> **Material for this task**
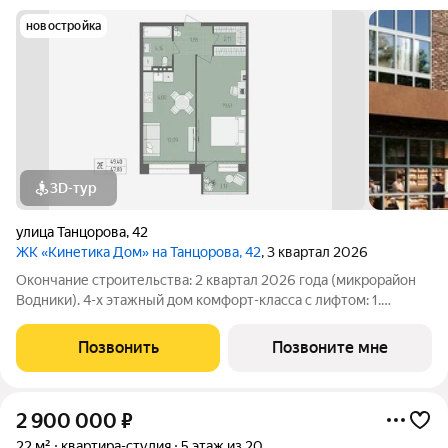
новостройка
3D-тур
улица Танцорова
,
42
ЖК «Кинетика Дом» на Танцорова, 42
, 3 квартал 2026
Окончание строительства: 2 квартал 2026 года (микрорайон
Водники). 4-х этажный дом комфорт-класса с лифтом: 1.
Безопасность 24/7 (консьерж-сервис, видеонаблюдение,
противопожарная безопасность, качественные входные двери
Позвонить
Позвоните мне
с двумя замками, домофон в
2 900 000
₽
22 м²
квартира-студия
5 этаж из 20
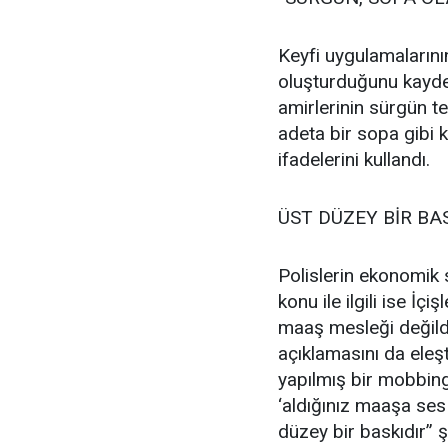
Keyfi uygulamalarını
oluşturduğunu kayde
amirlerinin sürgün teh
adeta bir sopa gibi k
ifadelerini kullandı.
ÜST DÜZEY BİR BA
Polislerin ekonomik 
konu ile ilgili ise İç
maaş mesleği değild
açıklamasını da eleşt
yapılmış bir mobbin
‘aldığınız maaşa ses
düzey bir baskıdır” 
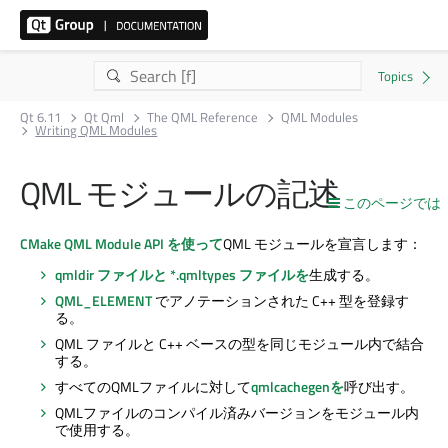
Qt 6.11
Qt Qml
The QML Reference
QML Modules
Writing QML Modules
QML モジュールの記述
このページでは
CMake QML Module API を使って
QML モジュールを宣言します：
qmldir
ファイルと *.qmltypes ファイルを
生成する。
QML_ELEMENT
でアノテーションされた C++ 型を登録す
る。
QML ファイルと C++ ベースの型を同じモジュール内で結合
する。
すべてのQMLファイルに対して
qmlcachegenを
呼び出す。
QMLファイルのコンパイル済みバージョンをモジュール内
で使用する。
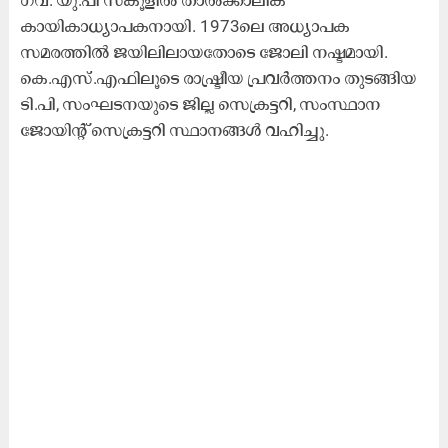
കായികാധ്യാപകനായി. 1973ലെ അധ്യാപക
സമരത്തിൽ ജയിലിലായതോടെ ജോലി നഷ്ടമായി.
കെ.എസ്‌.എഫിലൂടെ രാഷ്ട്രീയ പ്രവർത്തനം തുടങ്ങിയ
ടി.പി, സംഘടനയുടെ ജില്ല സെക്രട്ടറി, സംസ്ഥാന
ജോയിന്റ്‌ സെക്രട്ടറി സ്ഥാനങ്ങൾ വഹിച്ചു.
...
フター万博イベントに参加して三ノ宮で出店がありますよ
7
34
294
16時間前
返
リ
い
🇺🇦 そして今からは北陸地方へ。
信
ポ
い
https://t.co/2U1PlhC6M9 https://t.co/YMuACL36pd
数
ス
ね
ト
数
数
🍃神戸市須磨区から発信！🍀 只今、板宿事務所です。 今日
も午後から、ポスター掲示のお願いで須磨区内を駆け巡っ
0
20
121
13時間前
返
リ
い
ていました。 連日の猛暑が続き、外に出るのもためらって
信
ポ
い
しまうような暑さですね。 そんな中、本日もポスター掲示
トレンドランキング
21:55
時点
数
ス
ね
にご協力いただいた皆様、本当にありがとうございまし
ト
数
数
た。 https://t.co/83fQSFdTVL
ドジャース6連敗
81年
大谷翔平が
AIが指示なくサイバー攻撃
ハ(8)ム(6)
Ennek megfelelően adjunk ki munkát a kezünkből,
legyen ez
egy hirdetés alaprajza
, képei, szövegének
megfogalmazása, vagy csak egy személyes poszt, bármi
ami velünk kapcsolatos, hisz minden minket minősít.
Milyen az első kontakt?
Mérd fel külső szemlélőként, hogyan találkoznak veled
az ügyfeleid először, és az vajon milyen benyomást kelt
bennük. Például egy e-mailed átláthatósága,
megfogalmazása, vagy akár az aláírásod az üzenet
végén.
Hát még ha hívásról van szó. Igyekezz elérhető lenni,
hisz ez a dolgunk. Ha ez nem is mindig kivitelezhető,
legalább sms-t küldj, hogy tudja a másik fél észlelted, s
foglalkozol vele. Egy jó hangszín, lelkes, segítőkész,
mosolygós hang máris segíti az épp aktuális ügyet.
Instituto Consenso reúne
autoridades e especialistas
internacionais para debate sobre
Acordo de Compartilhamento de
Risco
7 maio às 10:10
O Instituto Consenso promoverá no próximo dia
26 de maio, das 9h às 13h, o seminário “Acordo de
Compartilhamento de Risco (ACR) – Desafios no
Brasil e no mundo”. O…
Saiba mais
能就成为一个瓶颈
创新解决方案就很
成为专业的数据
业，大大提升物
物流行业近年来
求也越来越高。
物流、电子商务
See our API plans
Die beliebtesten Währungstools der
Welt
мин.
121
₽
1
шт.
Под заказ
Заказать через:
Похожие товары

> **Problem details**
Every line above in the stretch from the one with "улица Танцорова" through the one with "açıklamasını da eleşt" is to be transcribed exactly, ends included. No picture is copied.

> **Task output**
улица Танцорова
,
42
ЖК «Кинетика Дом» на Танцорова, 42
, 3 квартал 2026
Окончание строительства: 2 квартал 2026 года (микрорайон
Водники). 4-х этажный дом комфорт-класса с лифтом: 1.
Безопасность 24/7 (консьерж-сервис, видеонаблюдение,
противопожарная безопасность, качественные входные двери
Позвонить
Позвоните мне
с двумя замками, домофон в
2 900 000
₽
22 м²
квартира-студия
5 этаж из 20
Keyfi uygulamalarını
oluşturduğunu kayde
amirlerinin sürgün teh
adeta bir sopa gibi k
ifadelerini kullandı.
ÜST DÜZEY BİR BA
Polislerin ekonomik 
konu ile ilgili ise İç
maaş mesleği değild
açıklamasını da eleşt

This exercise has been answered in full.